Her eyes opened. They were blank for a moment as her mouth tightened in apprehension. Then she oriented, and smiled up at him. She flung back the blanket and sat up before he could turn his back. He saw her small breasts against her gaunt ribs. She had lost more weight than he had realized. He should have taken her out of Gur before this.
He faced away as she got out and walked around the bed to the bathroom. In a very short time she emerged, wearing her damp clothing.
He had donned his overcoat in the interim. Now, afraid of the effect the outdoor chill of the morning would have on her, he took it off and put it around her shoulders.
She shook her head no, but he insisted. What good would it be to save her from the camp, if she died of chill? The coat fell to her ankles, protecting all of her body.
He led her out of the room and down to the lobby, where he checked out. The clerk ignored her. They went on out to the car. He started the motor, then turned on the heater. “Eat,” he said in English, digging out the remnant of bread and cheese from the prior day.
“Thee is circumspect in commenting on my appearance.”
“No self-respecting SS officer would settle for an emaciated woman. Not in Berlin.”
She nodded. “I had not thought of that. I will try to achieve the required plumpness.” She ate with a will, and later in the day slept in the
seat.
He stole a glance at her. It was probably his imagination, but she seemed to look better already.
They reached Berlin late at night. He took her to his room, and she stripped immediately and got into the bed. He was tired from the long drive, and did the same. Again her hand touched his shoulder; then he slept.
It got cold in the night, and the hotel was not sufficiently heated. Ernst was used to it, and his thick blankets normally were enough. But he became aware of Quality shivering. She was lean and weak, and needed more.
He got out in the darkness and found his overcoat. He spread it over her, then got back in himself. But still she shivered. Could she have some illness? What more could he do? Insulation did not help enough; she needed heat.

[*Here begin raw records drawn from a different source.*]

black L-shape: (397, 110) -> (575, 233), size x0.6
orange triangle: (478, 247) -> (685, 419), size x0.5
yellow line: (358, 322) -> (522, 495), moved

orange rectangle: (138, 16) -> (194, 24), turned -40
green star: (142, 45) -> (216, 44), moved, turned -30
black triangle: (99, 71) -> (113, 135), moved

“Please—may I?” she whispered. “In the camp, we protected each other from the cold.”
“Ja.” He hoped he understood her correctly.

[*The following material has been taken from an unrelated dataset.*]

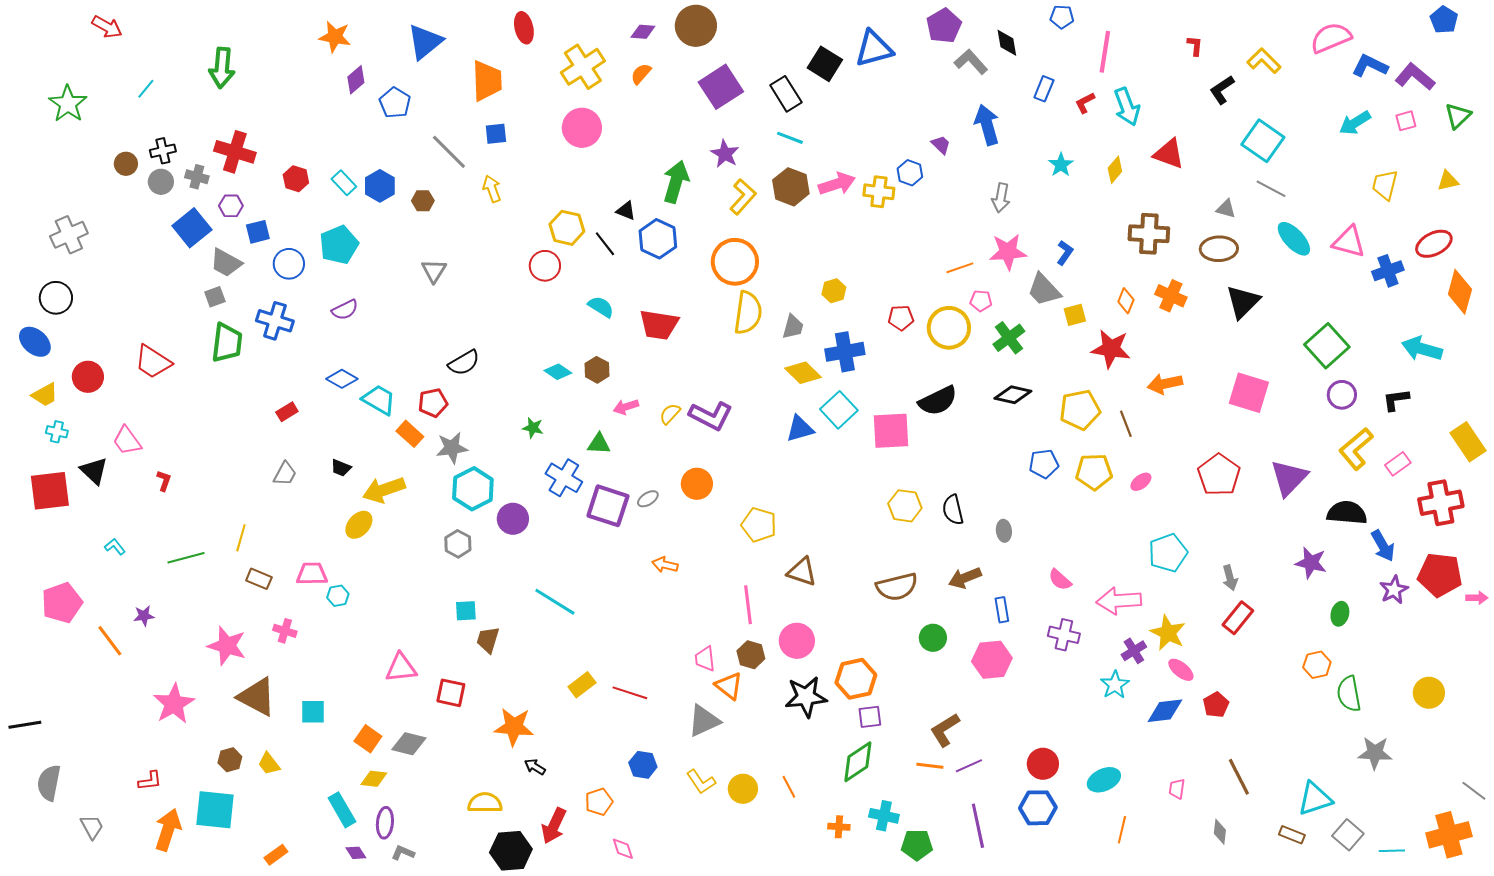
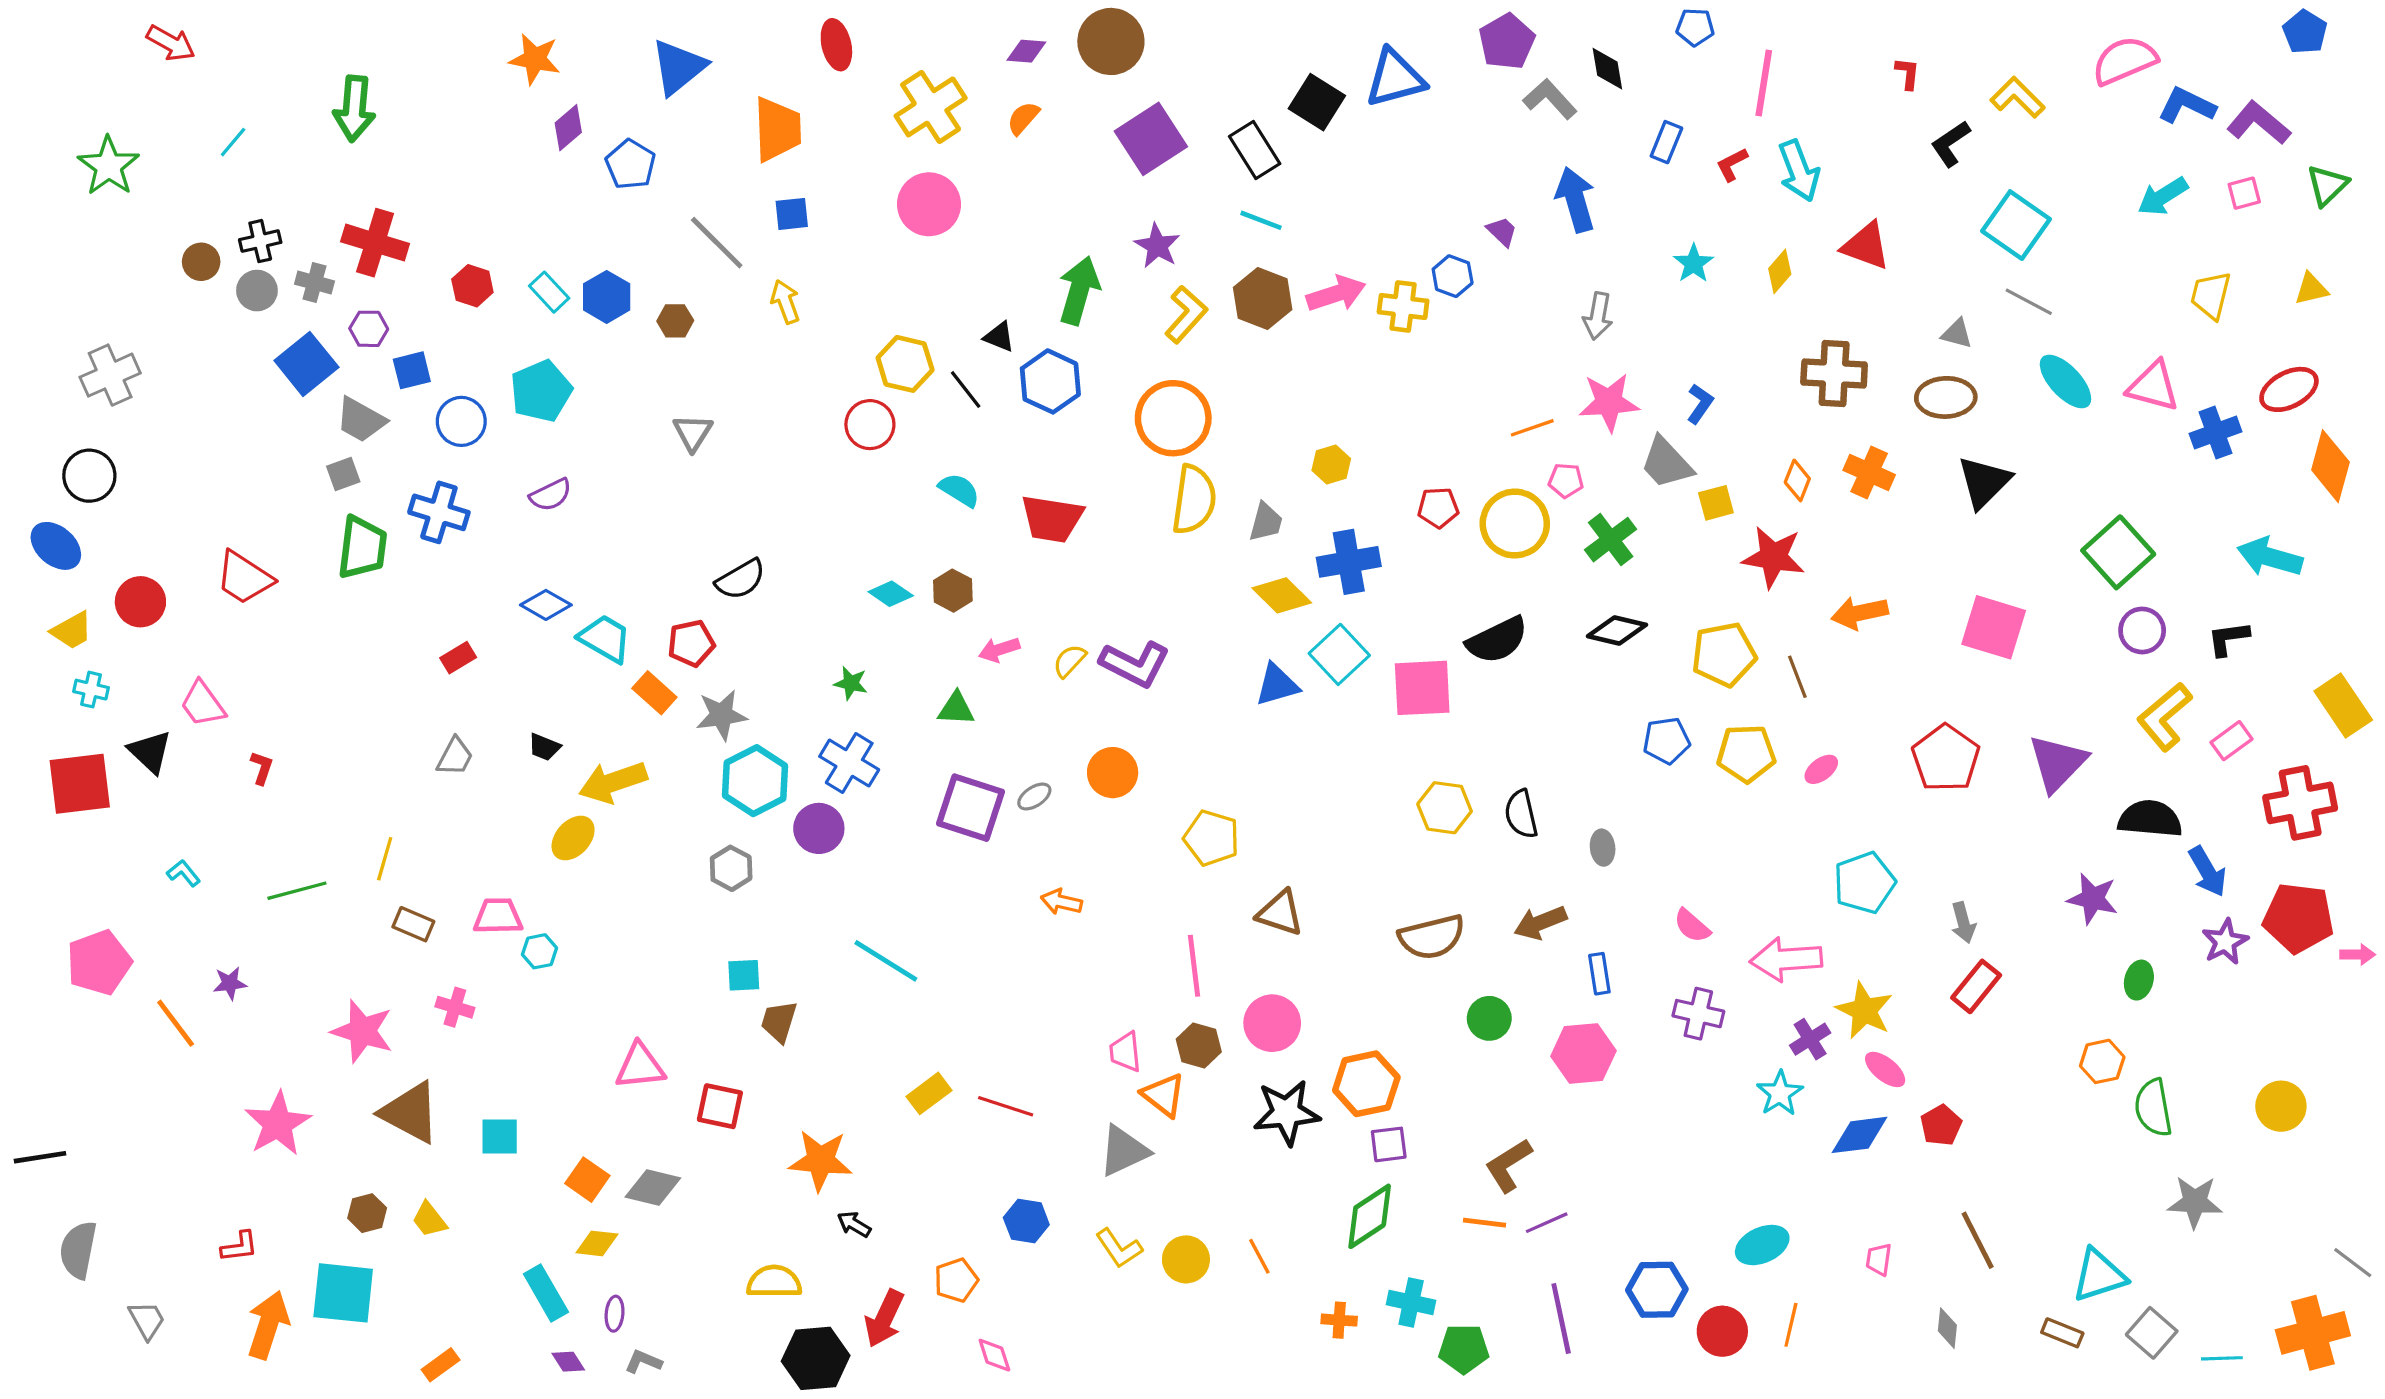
blue cross: (564, 478) -> (849, 763), moved
red circle: (1043, 764) -> (1722, 1331), moved
purple ellipse: (385, 823) -> (615, 1314), size x0.7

She moved over toward him, then lay against him, as close as she could get, her arm and leg half across his body, her head beside his. He put his arms around her, drawing her in, and drew the covers in close. She was so light and thin! Then he lay quite still.

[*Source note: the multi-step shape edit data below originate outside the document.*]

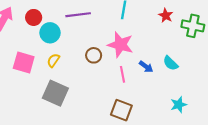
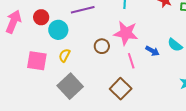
gray square: (55, 93) -> (70, 86), turned 30
brown square: (121, 110) -> (121, 89), moved, turned 30

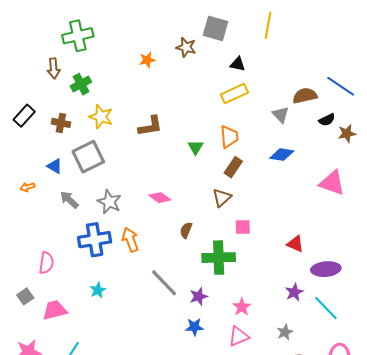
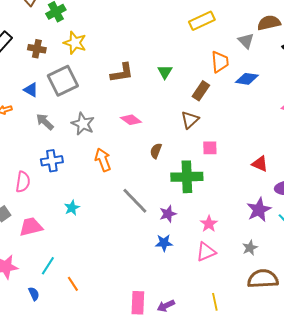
brown L-shape: (150, 126) -> (122, 73), moved
orange trapezoid: (229, 137) -> (220, 62), moved
blue cross: (95, 240) -> (52, 161), moved, size x0.7
purple star: (294, 292) -> (259, 210), size x1.4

Her body was cool, but gradually it warmed. “Thank thee,” she whispered, and slept.
He found to his surprise that he could relax. He was doing his best to safeguard her, and had found the way to secure her from the cold. He was well fed and healthy, and had body heat to spare. He was sharing it with her. In this situation he had no sexual inclination; his fear in that respect had proved to be groundless. She was not an object of sex appeal, at this time, but of pity.
• • •
In the morning he disengaged and tucked the blankets closely about her. Then he did calisthenics, unkinking his arms and warming up. It was a regular morning ritual, and he saw no reason to change it; those in the neighboring rooms were used to this morning noise. No need to alert them to any change in his situation; soon enough they would realize that he had a woman in his room.
When he finished, Quality was awake. She lay huddled in the blankets, watching him. Embarrassed, he quickly dressed.